Set problem:
Reproduce the commentary below on minority voting in Boston word for word, from its headline through its final sentence.

Reading passage:
>> begin

There’s No Such Thing As ‘Minority Voting’ in Boston

The broad analyses miss some actually interesting questions—like what motivates black voters in primaries.

With all due respect to Maurice Cunningham, and Larry DiCara and James Sutherland, there is way too much analysis of “minority” (or, in the lexicon I personally object to, “of color”) voting in Boston. There is very little in common between, say, the black residents of lower Roxbury and the Hispanic residents of East Boston, and lumping them together in broad discussion is counter-productive.

One of the things missed by this error is the very interesting question of what motivates Boston’s black voters to come to the polls in primaries (and non-partisan municipal preliminaries)—something of great import for September’s mayoral prelim.

General elections are another matter—one with much more in common with other city minorities, in which the issue is usually how many will turn out to vote for the candidate everybody knows they will vote for.

>> end

Supplied information:
>> begin

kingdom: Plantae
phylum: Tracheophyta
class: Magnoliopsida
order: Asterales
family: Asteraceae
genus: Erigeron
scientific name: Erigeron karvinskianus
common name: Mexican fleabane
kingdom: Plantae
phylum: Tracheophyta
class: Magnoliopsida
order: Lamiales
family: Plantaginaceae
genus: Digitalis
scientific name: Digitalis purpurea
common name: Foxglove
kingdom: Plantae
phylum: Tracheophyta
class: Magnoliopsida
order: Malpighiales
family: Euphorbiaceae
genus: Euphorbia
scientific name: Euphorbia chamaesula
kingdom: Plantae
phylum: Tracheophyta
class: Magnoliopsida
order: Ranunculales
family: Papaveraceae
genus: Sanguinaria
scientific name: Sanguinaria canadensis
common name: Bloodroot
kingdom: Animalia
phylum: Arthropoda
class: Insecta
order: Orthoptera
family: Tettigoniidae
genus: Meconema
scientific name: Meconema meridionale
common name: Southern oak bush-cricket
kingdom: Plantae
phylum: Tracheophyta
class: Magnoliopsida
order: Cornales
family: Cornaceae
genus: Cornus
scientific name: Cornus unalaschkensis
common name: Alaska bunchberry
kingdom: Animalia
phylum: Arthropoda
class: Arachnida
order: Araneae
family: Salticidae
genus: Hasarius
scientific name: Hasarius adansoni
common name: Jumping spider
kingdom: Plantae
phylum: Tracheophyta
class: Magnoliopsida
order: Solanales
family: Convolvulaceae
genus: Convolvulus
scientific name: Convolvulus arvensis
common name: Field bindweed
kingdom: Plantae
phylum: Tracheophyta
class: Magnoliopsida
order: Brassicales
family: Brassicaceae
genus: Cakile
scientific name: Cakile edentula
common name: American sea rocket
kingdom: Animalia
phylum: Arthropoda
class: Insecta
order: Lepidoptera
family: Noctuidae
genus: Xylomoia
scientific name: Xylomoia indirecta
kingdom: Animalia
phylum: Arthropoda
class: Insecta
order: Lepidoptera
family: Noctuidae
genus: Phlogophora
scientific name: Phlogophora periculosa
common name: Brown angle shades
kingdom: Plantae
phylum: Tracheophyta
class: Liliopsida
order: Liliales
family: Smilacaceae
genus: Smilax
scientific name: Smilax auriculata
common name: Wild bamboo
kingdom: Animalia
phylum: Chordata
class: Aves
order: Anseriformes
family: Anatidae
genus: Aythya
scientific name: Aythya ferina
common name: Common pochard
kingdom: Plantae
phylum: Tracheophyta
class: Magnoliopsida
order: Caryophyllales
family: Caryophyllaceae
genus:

>> end

The output:
There’s No Such Thing As ‘Minority Voting’ in Boston

The broad analyses miss some actually interesting questions—like what motivates black voters in primaries.

With all due respect to Maurice Cunningham, and Larry DiCara and James Sutherland, there is way too much analysis of “minority” (or, in the lexicon I personally object to, “of color”) voting in Boston. There is very little in common between, say, the black residents of lower Roxbury and the Hispanic residents of East Boston, and lumping them together in broad discussion is counter-productive.

One of the things missed by this error is the very interesting question of what motivates Boston’s black voters to come to the polls in primaries (and non-partisan municipal preliminaries)—something of great import for September’s mayoral prelim.

General elections are another matter—one with much more in common with other city minorities, in which the issue is usually how many will turn out to vote for the candidate everybody knows they will vote for.